Высокий, прямой, как вытесанная статуя. Чёрный костюм без логотипов, но с тонкой серебряной полосой вдоль ворота – знак, который знали все в отрасли. Волосы, собранные в короткий жгут, лицо – гладкое, сдержанное, в нём не было ни одной лишней эмоции. Лишь расчёт, воля и внутреннее напряжение, сдержанное, но ощутимое, как натянутый канат.
Он шёл быстро, не торопясь, словно весь мир подстраивался под его шаги. Взгляд мелькнул по потолку, где недавно исчезли меддроны, затем – на выжженное пятно возле платформы, где пылал экзоскелет, и, наконец, остановился на технике.
– Зак, где он? – голос не был громким, но пробрался сквозь шум зала, как команда.
– Оба в пути, господин, – техник вытянулся снова. – Ваш сын стабилен. Второй мальчик – в тяжёлом состоянии. Угрозы жизни нет, по предварительным данным, но ожоги значительны.
– Костюм?
– Частично выгорел. Предварительная версия – перегрузка и сбой обратной связи в термоблоке. Точка перегрева совпала с центральной линией подачи кислорода.
Милон не стал дослушивать. Он подошёл к развороченному экзоскелету, склонился, осмотрел спаянные в расплавленную массу трубки, выгоревшие контуры, обуглённые кабели, и на секунду задержал взгляд на ломаной дуге, лежащей отдельно – как обломанное крыло.
Он выпрямился и обернулся.
– Где дети с сектора Биосфера? – спросил он почти шепотом, но техника прошибло дрожью.
– У стенда B-17. В дальнем секторе, – быстро ответил тот, показывая рукой.

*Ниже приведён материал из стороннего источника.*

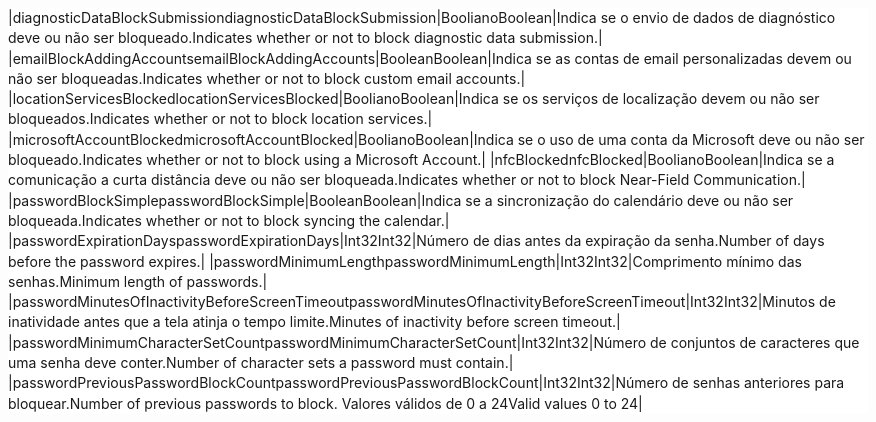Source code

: |<span data-ttu-id="52649-181">diagnosticDataBlockSubmission</span><span class="sxs-lookup"><span data-stu-id="52649-181">diagnosticDataBlockSubmission</span></span>|<span data-ttu-id="52649-182">Booliano</span><span class="sxs-lookup"><span data-stu-id="52649-182">Boolean</span></span>|<span data-ttu-id="52649-183">Indica se o envio de dados de diagnóstico deve ou não ser bloqueado.</span><span class="sxs-lookup"><span data-stu-id="52649-183">Indicates whether or not to block diagnostic data submission.</span></span>|
|<span data-ttu-id="52649-184">emailBlockAddingAccounts</span><span class="sxs-lookup"><span data-stu-id="52649-184">emailBlockAddingAccounts</span></span>|<span data-ttu-id="52649-185">Boolean</span><span class="sxs-lookup"><span data-stu-id="52649-185">Boolean</span></span>|<span data-ttu-id="52649-186">Indica se as contas de email personalizadas devem ou não ser bloqueadas.</span><span class="sxs-lookup"><span data-stu-id="52649-186">Indicates whether or not to block custom email accounts.</span></span>|
|<span data-ttu-id="52649-187">locationServicesBlocked</span><span class="sxs-lookup"><span data-stu-id="52649-187">locationServicesBlocked</span></span>|<span data-ttu-id="52649-188">Booliano</span><span class="sxs-lookup"><span data-stu-id="52649-188">Boolean</span></span>|<span data-ttu-id="52649-189">Indica se os serviços de localização devem ou não ser bloqueados.</span><span class="sxs-lookup"><span data-stu-id="52649-189">Indicates whether or not to block location services.</span></span>|
|<span data-ttu-id="52649-190">microsoftAccountBlocked</span><span class="sxs-lookup"><span data-stu-id="52649-190">microsoftAccountBlocked</span></span>|<span data-ttu-id="52649-191">Booliano</span><span class="sxs-lookup"><span data-stu-id="52649-191">Boolean</span></span>|<span data-ttu-id="52649-192">Indica se o uso de uma conta da Microsoft deve ou não ser bloqueado.</span><span class="sxs-lookup"><span data-stu-id="52649-192">Indicates whether or not to block using a Microsoft Account.</span></span>|
|<span data-ttu-id="52649-193">nfcBlocked</span><span class="sxs-lookup"><span data-stu-id="52649-193">nfcBlocked</span></span>|<span data-ttu-id="52649-194">Booliano</span><span class="sxs-lookup"><span data-stu-id="52649-194">Boolean</span></span>|<span data-ttu-id="52649-195">Indica se a comunicação a curta distância deve ou não ser bloqueada.</span><span class="sxs-lookup"><span data-stu-id="52649-195">Indicates whether or not to block Near-Field Communication.</span></span>|
|<span data-ttu-id="52649-196">passwordBlockSimple</span><span class="sxs-lookup"><span data-stu-id="52649-196">passwordBlockSimple</span></span>|<span data-ttu-id="52649-197">Boolean</span><span class="sxs-lookup"><span data-stu-id="52649-197">Boolean</span></span>|<span data-ttu-id="52649-198">Indica se a sincronização do calendário deve ou não ser bloqueada.</span><span class="sxs-lookup"><span data-stu-id="52649-198">Indicates whether or not to block syncing the calendar.</span></span>|
|<span data-ttu-id="52649-199">passwordExpirationDays</span><span class="sxs-lookup"><span data-stu-id="52649-199">passwordExpirationDays</span></span>|<span data-ttu-id="52649-200">Int32</span><span class="sxs-lookup"><span data-stu-id="52649-200">Int32</span></span>|<span data-ttu-id="52649-201">Número de dias antes da expiração da senha.</span><span class="sxs-lookup"><span data-stu-id="52649-201">Number of days before the password expires.</span></span>|
|<span data-ttu-id="52649-202">passwordMinimumLength</span><span class="sxs-lookup"><span data-stu-id="52649-202">passwordMinimumLength</span></span>|<span data-ttu-id="52649-203">Int32</span><span class="sxs-lookup"><span data-stu-id="52649-203">Int32</span></span>|<span data-ttu-id="52649-204">Comprimento mínimo das senhas.</span><span class="sxs-lookup"><span data-stu-id="52649-204">Minimum length of passwords.</span></span>|
|<span data-ttu-id="52649-205">passwordMinutesOfInactivityBeforeScreenTimeout</span><span class="sxs-lookup"><span data-stu-id="52649-205">passwordMinutesOfInactivityBeforeScreenTimeout</span></span>|<span data-ttu-id="52649-206">Int32</span><span class="sxs-lookup"><span data-stu-id="52649-206">Int32</span></span>|<span data-ttu-id="52649-207">Minutos de inatividade antes que a tela atinja o tempo limite.</span><span class="sxs-lookup"><span data-stu-id="52649-207">Minutes of inactivity before screen timeout.</span></span>|
|<span data-ttu-id="52649-208">passwordMinimumCharacterSetCount</span><span class="sxs-lookup"><span data-stu-id="52649-208">passwordMinimumCharacterSetCount</span></span>|<span data-ttu-id="52649-209">Int32</span><span class="sxs-lookup"><span data-stu-id="52649-209">Int32</span></span>|<span data-ttu-id="52649-210">Número de conjuntos de caracteres que uma senha deve conter.</span><span class="sxs-lookup"><span data-stu-id="52649-210">Number of character sets a password must contain.</span></span>|
|<span data-ttu-id="52649-211">passwordPreviousPasswordBlockCount</span><span class="sxs-lookup"><span data-stu-id="52649-211">passwordPreviousPasswordBlockCount</span></span>|<span data-ttu-id="52649-212">Int32</span><span class="sxs-lookup"><span data-stu-id="52649-212">Int32</span></span>|<span data-ttu-id="52649-213">Número de senhas anteriores para bloquear.</span><span class="sxs-lookup"><span data-stu-id="52649-213">Number of previous passwords to block.</span></span> <span data-ttu-id="52649-214">Valores válidos de 0 a 24</span><span class="sxs-lookup"><span data-stu-id="52649-214">Valid values 0 to 24</span></span>|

Когда Милон приближался к стенду, дети ещё не знали, что именно сейчас идёт к ним человек, чьё имя чаще звучит в залах совещаний, чем в школьных лабораториях. Он не приближался с грозой, не стремился впечатлить – и именно это придавало его шагам особую весомость. Его не нужно было представлять: даже те, кто ни разу не видел Адама Милона, сразу понимали, что перед ними кто-то, перед кем не спрашивают разрешения, а ждут вопросов.
Трое мальчиков, склонившихся над своим скромным стендом, казались затерянными в этом шумном, оглушённо молчаливом пространстве. Они не разговаривали. Казалось, звук и у них тоже отнялся. Лишь Федя всё ещё сжимал в руках блокнот, словно боялся, что, если отпустит – исчезнет последняя связь с другом. Костя стоял рядом, напряжённый, будто готовился, что кто-то сейчас начнёт обвинять. А Рикки, чуть в стороне, держал на плече рюкзак Алекса и смотрел в пол, будто пытался поймать в себе ту самую мысль, с которой можно начать всё заново.
Они выпрямились, как только Милон остановился рядом. Он не произнёс приветствия. Просто смотрел на них – долго, внимательно, без раздражения, но и без мягкости. Так смотрят не на людей, а на механизмы, прежде чем собрать из них нечто большее.
– Кто из вас может говорить? – спросил он, ровно и негромко, словно проверял, чей голос выдержит вес этой минуты.
Вперёд шагнул Рикки. Его голос звучал чуть ниже обычного, но в нём не дрожали ни начало, ни середина.
– Я, господин, меня зовут Рикки Тарн, с сектора «Потоки пыльцы, а также друг и внештатный член команды школы Биосфера.
Милон коротко кивнул, как будто подтверждая себе что-то, прежде чем продолжить:
– Что вы представляли на этом стенде?
– Фильтр-часы, – отчётливо ответил Рикки. – Система очистки воздуха в условиях перегрева, токсичных выбросов и пониженного кислорода. У нас был ещё цилиндр с биоплёнкой, но он не прошёл настройку к моменту демонстрации.
– Школа?
– Биосфера, – хором отозвались близнецы.
– Сектор?
– Биосфера.
Взгляд Милона опустился на блокнот, который держал Федя. Тот смутился, хотел было подать его, но блокнот выскользнул из рук, упал на пол и раскрылся. На развороте – нарисованные детской, но старательной рукой, контуры фильтр-часов, пометки сбоку, формулы, подчёркнутые красной ручкой. Милон наклонился, поднял блокнот аккуратно, как будто это был не детский рисунок, а технический протокол.